Consistency In Distributed Data Stores
Required Readings
Summary
- Why is Consistency Important and Hard
- Key Value Store
- Memcached
- Look-Aside Cache Design
- Mechanisms in Memcached
- Causal Plus Consistency
Why is Consistency Important and Hard
It’s important because distributed systems are to appear as one logical entity but it’s hard because we contain multiple copies of state and those copies might be out of sync at any given time.
We make guarantees about the ordering of the updates in the system and how they are going to be visible to the read operations on the system.
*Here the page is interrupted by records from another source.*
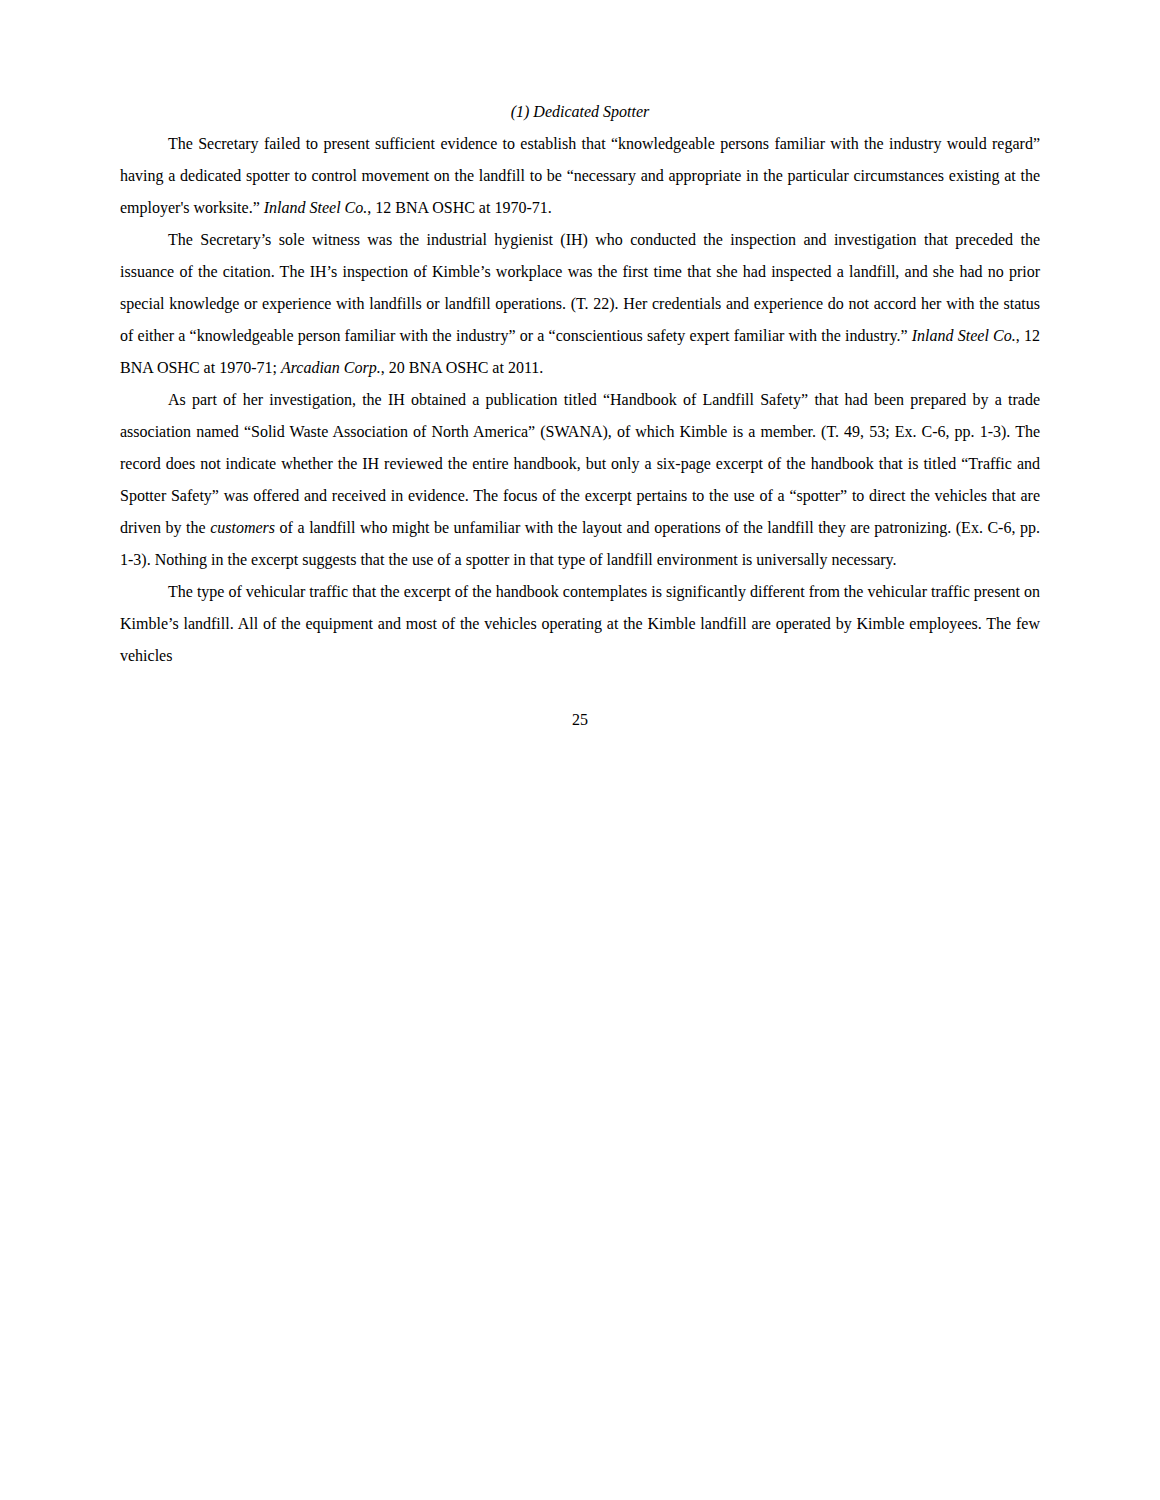(1) Dedicated Spotter
The Secretary failed to present sufficient evidence to establish that “knowledgeable persons familiar with the industry would regard” having a dedicated spotter to control movement on the landfill to be “necessary and appropriate in the particular circumstances existing at the employer's worksite.” Inland Steel Co., 12 BNA OSHC at 1970-71.
The Secretary’s sole witness was the industrial hygienist (IH) who conducted the inspection and investigation that preceded the issuance of the citation. The IH’s inspection of Kimble’s workplace was the first time that she had inspected a landfill, and she had no prior special knowledge or experience with landfills or landfill operations. (T. 22). Her credentials and experience do not accord her with the status of either a “knowledgeable person familiar with the industry” or a “conscientious safety expert familiar with the industry.” Inland Steel Co., 12 BNA OSHC at 1970-71; Arcadian Corp., 20 BNA OSHC at 2011.
As part of her investigation, the IH obtained a publication titled “Handbook of Landfill Safety” that had been prepared by a trade association named “Solid Waste Association of North America” (SWANA), of which Kimble is a member. (T. 49, 53; Ex. C-6, pp. 1-3). The record does not indicate whether the IH reviewed the entire handbook, but only a six-page excerpt of the handbook that is titled “Traffic and Spotter Safety” was offered and received in evidence. The focus of the excerpt pertains to the use of a “spotter” to direct the vehicles that are driven by the customers of a landfill who might be unfamiliar with the layout and operations of the landfill they are patronizing. (Ex. C-6, pp. 1-3). Nothing in the excerpt suggests that the use of a spotter in that type of landfill environment is universally necessary.
The type of vehicular traffic that the excerpt of the handbook contemplates is significantly different from the vehicular traffic present on Kimble’s landfill. All of the equipment and most of the vehicles operating at the Kimble landfill are operated by Kimble employees. The few vehicles
25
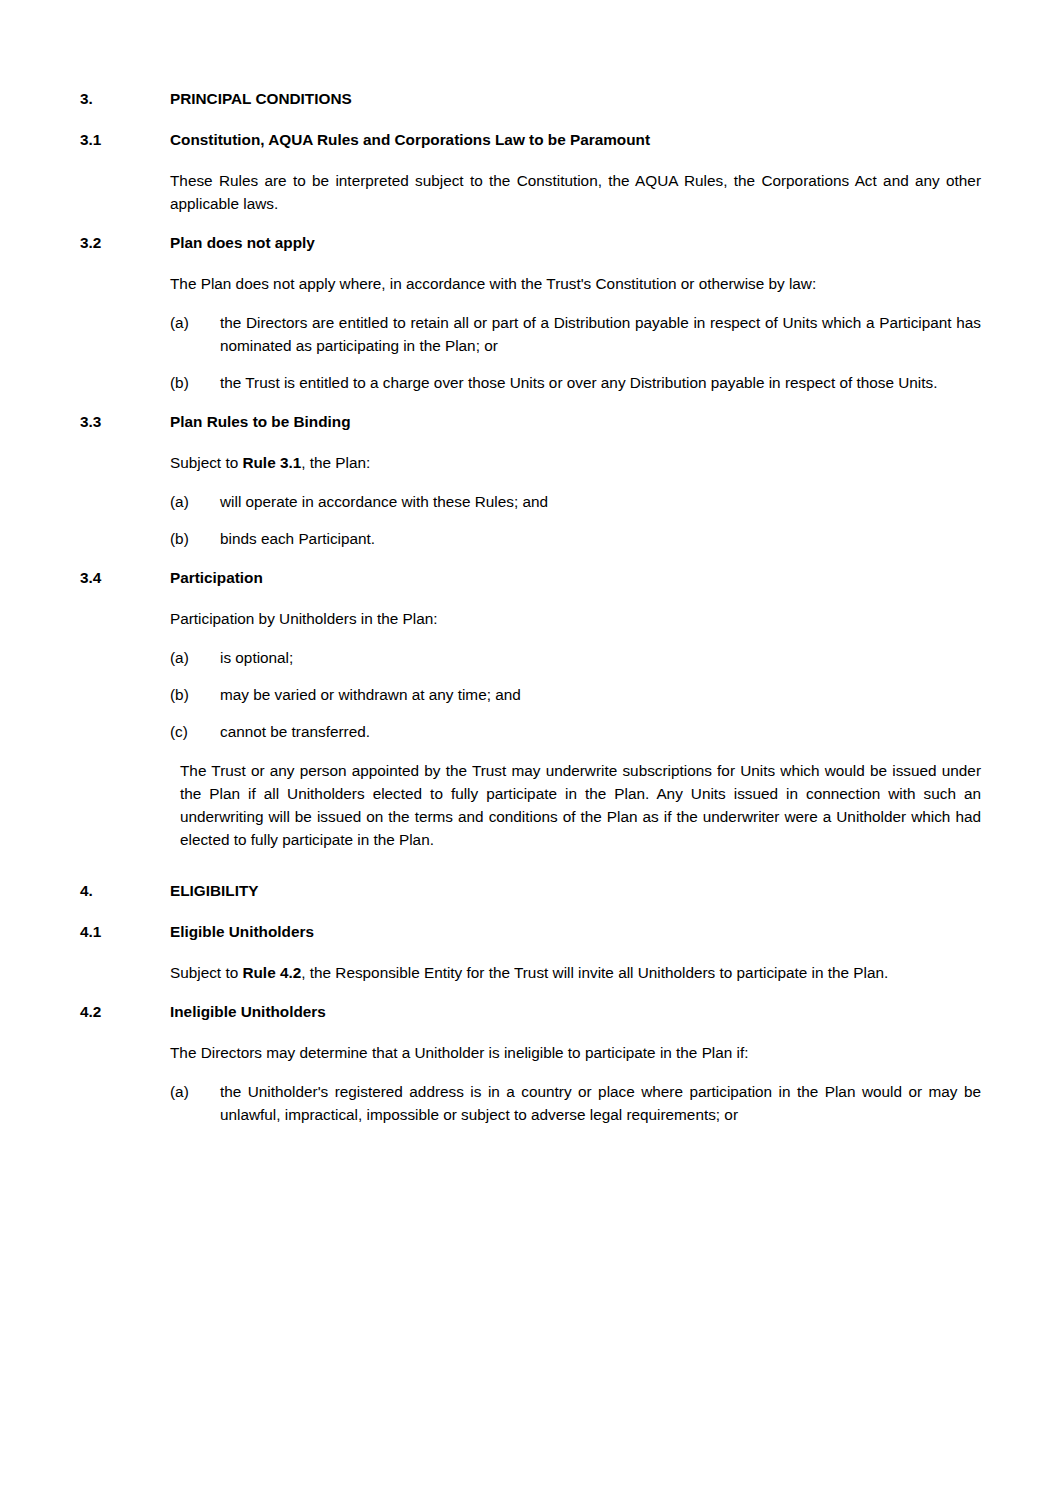3.
PRINCIPAL CONDITIONS
3.1
Constitution, AQUA Rules and Corporations Law to be Paramount
These Rules are to be interpreted subject to the Constitution, the AQUA Rules, the Corporations Act and any other applicable laws.
3.2
Plan does not apply
The Plan does not apply where, in accordance with the Trust's Constitution or otherwise by law:
(a)
the Directors are entitled to retain all or part of a Distribution payable in respect of Units which a Participant has nominated as participating in the Plan; or
(b)
the Trust is entitled to a charge over those Units or over any Distribution payable in respect of those Units.
3.3
Plan Rules to be Binding
Subject to Rule 3.1, the Plan:
(a)
will operate in accordance with these Rules; and
(b)
binds each Participant.
3.4
Participation
Participation by Unitholders in the Plan:
(a)
is optional;
(b)
may be varied or withdrawn at any time; and
(c)
cannot be transferred.
The Trust or any person appointed by the Trust may underwrite subscriptions for Units which would be issued under the Plan if all Unitholders elected to fully participate in the Plan. Any Units issued in connection with such an underwriting will be issued on the terms and conditions of the Plan as if the underwriter were a Unitholder which had elected to fully participate in the Plan.
4.
ELIGIBILITY
4.1
Eligible Unitholders
Subject to Rule 4.2, the Responsible Entity for the Trust will invite all Unitholders to participate in the Plan.
4.2
Ineligible Unitholders
The Directors may determine that a Unitholder is ineligible to participate in the Plan if:
(a)
the Unitholder's registered address is in a country or place where participation in the Plan would or may be unlawful, impractical, impossible or subject to adverse legal requirements; or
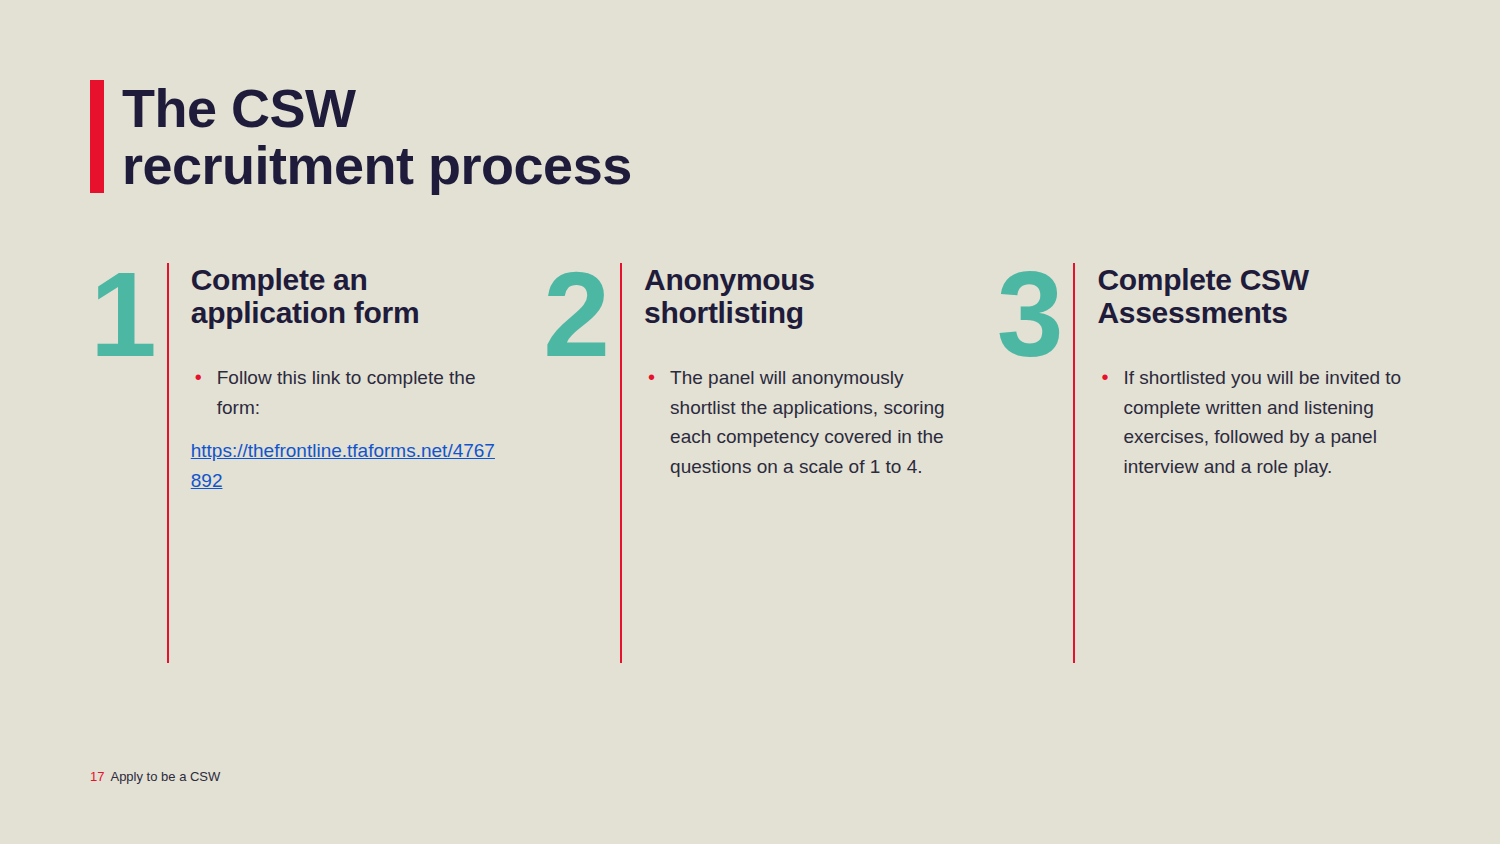The CSW
recruitment process
1
Complete an application form
Follow this link to complete the form:
https://thefrontline.tfaforms.net/4767892
2
Anonymous shortlisting
The panel will anonymously shortlist the applications, scoring each competency covered in the questions on a scale of 1 to 4.
3
Complete CSW Assessments
If shortlisted you will be invited to complete written and listening exercises, followed by a panel interview and a role play.
17 Apply to be a CSW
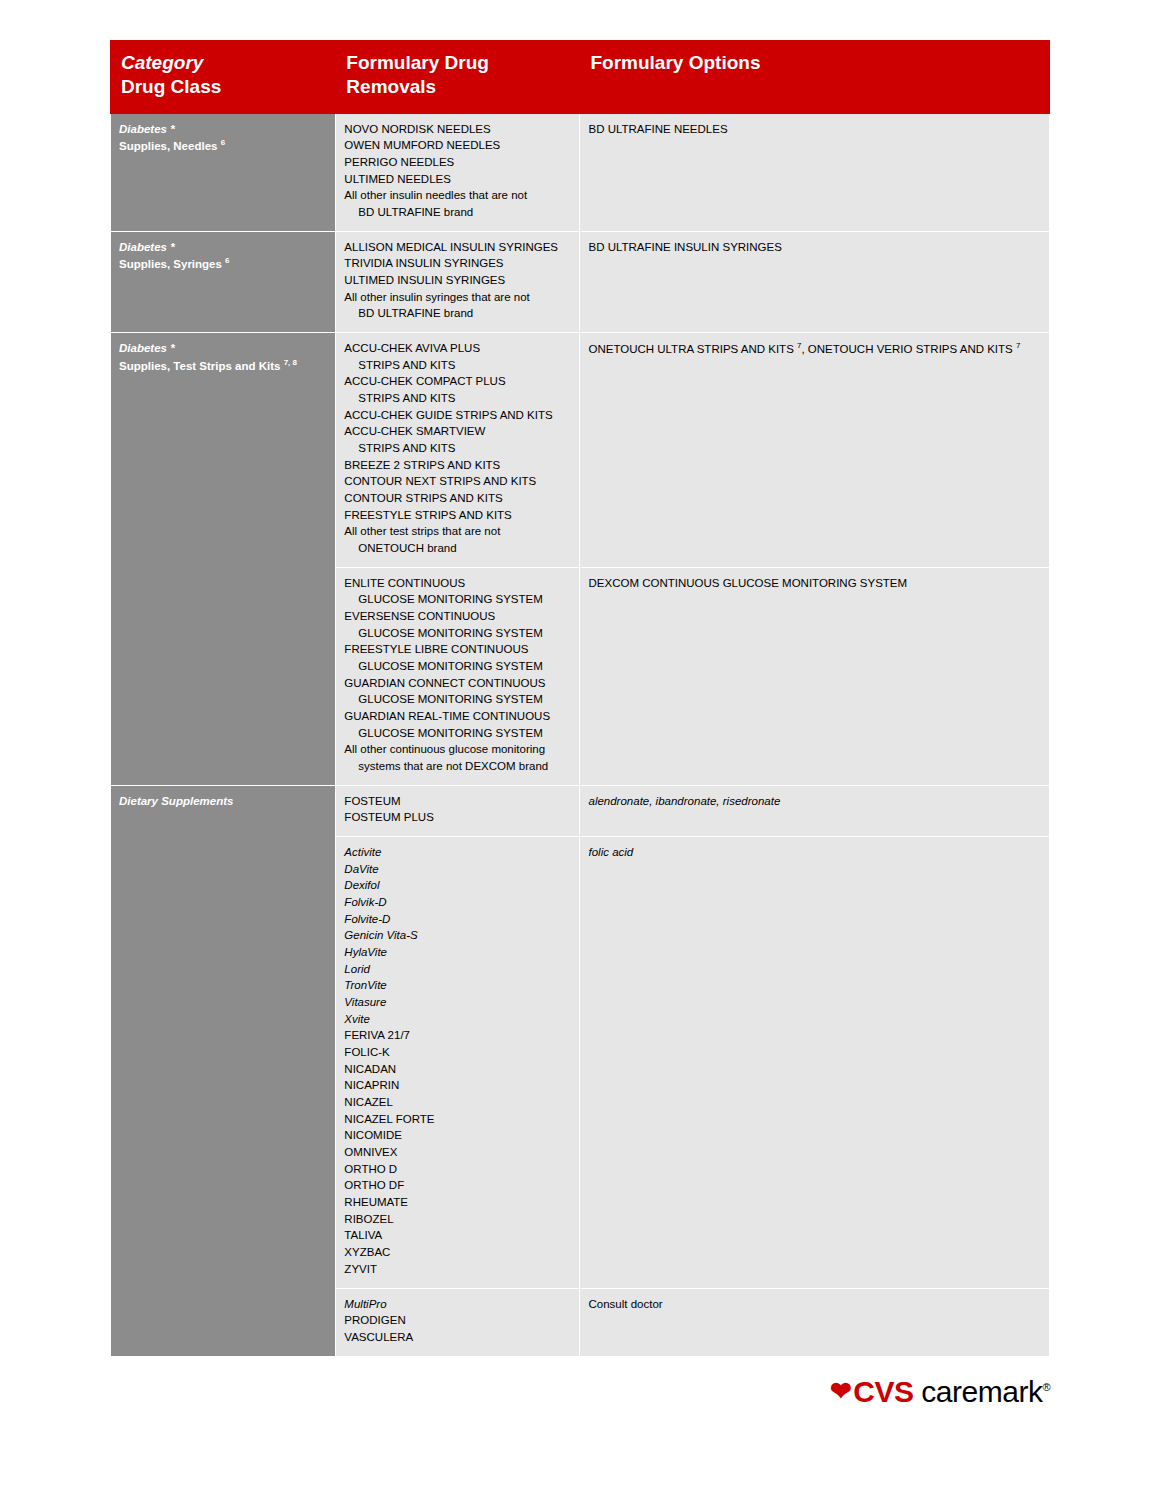| Category Drug Class | Formulary Drug Removals | Formulary Options |
| --- | --- | --- |
| Diabetes * Supplies, Needles 6 | NOVO NORDISK NEEDLES OWEN MUMFORD NEEDLES PERRIGO NEEDLES ULTIMED NEEDLES All other insulin needles that are not BD ULTRAFINE brand | BD ULTRAFINE NEEDLES |
| Diabetes * Supplies, Syringes 6 | ALLISON MEDICAL INSULIN SYRINGES TRIVIDIA INSULIN SYRINGES ULTIMED INSULIN SYRINGES All other insulin syringes that are not BD ULTRAFINE brand | BD ULTRAFINE INSULIN SYRINGES |
| Diabetes * Supplies, Test Strips and Kits 7, 8 | ACCU-CHEK AVIVA PLUS STRIPS AND KITS ACCU-CHEK COMPACT PLUS STRIPS AND KITS ACCU-CHEK GUIDE STRIPS AND KITS ACCU-CHEK SMARTVIEW STRIPS AND KITS BREEZE 2 STRIPS AND KITS CONTOUR NEXT STRIPS AND KITS CONTOUR STRIPS AND KITS FREESTYLE STRIPS AND KITS All other test strips that are not ONETOUCH brand | ONETOUCH ULTRA STRIPS AND KITS 7 , ONETOUCH VERIO STRIPS AND KITS 7 |
| ENLITE CONTINUOUS GLUCOSE MONITORING SYSTEM EVERSENSE CONTINUOUS GLUCOSE MONITORING SYSTEM FREESTYLE LIBRE CONTINUOUS GLUCOSE MONITORING SYSTEM GUARDIAN CONNECT CONTINUOUS GLUCOSE MONITORING SYSTEM GUARDIAN REAL-TIME CONTINUOUS GLUCOSE MONITORING SYSTEM All other continuous glucose monitoring systems that are not DEXCOM brand | DEXCOM CONTINUOUS GLUCOSE MONITORING SYSTEM |
| Dietary Supplements | FOSTEUM FOSTEUM PLUS | alendronate, ibandronate, risedronate |
| Activite DaVite Dexifol Folvik-D Folvite-D Genicin Vita-S HylaVite Lorid TronVite Vitasure Xvite FERIVA 21/7 FOLIC-K NICADAN NICAPRIN NICAZEL NICAZEL FORTE NICOMIDE OMNIVEX ORTHO D ORTHO DF RHEUMATE RIBOZEL TALIVA XYZBAC ZYVIT | folic acid |
| MultiPro PRODIGEN VASCULERA | Consult doctor |
❤CVS caremark®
Example consistency models:
- Strong Consistency
- guarantees the real ordering will be available to all reads
- Sequential Consistency
- guarantees a single ordering of all the writes will be seen by all of the participants
- Not necessarily the real ordering
- Causal Consistency
- Only enforces happens before relationship
- No guarantees on concurrent events
- Eventual Consistency
- There are periods where read operations are not up to date, but all writes will become visible as long as partitions/failures are not permanent
Ordering is from most consistent to most available
Key Value Store
Like hash map
Memcached
Designed and released by Facebook in 2013
In-memory KV store
Replaced by Tao a few months later
Tao is better for graph traversals, which Facebook used a lot
Memcached is used in different contexts like within cluster and across geos
Look-Aside Cache Design
Workload can be considered for cache if:
- very read intensive
- large data capacity
- hot data has temporal locality
Cache sits beside the db, not in front
- Explicit GET call to cache
- Cache replies Miss
- Explicit call to DB (using SQL-native semantics)
- Explicit SET call to cache
Any updates to DB must call DELETE on cache
Memcached discards based on LRU
Cache is clean, but non-authoritative
Explicit nature allows client applications to decide on consistency vs speed trade off
Mechanisms in Memcached
Concurrent DBRead
-> DBSet
-> CacheSet
operations can arrive out of order
which can lead to incorrect cache states
Lease
s are used to fix this.
Memcached leases are tokens issued on cache miss with time bounds to soft-lock writes on certain objects (among other issues).
Limiting the number of tokens issues can (partially) solve the Thundering Herd problem
Single instance of MC has finite memory, data is sharded by multiple instances
- shard boundaries can be adjusted
Routing is handled by clients to keep MC simple
- clients use
mcrouter
library
Multiple MC clusters can be mirrored to help with single object performance and add failure domains
Invalidations are driven by DB in commit order
Cannot use same consistency mechanisms for cross-datacenter clusters
MC expects replication at the storage layer for cross-datacenter clusters
Cross-datacenter traffic order:
- GET on remote MC, setting
remote
flag - Write to master DB
- DELETE from MC
- Master DB replicates to slave DB
- MC deletes remote marker
Causal Plus Consistency
Causal dependencies are not visible at system level
Client library embeds ordering metadata on PUT requests. (PUT_AFTER)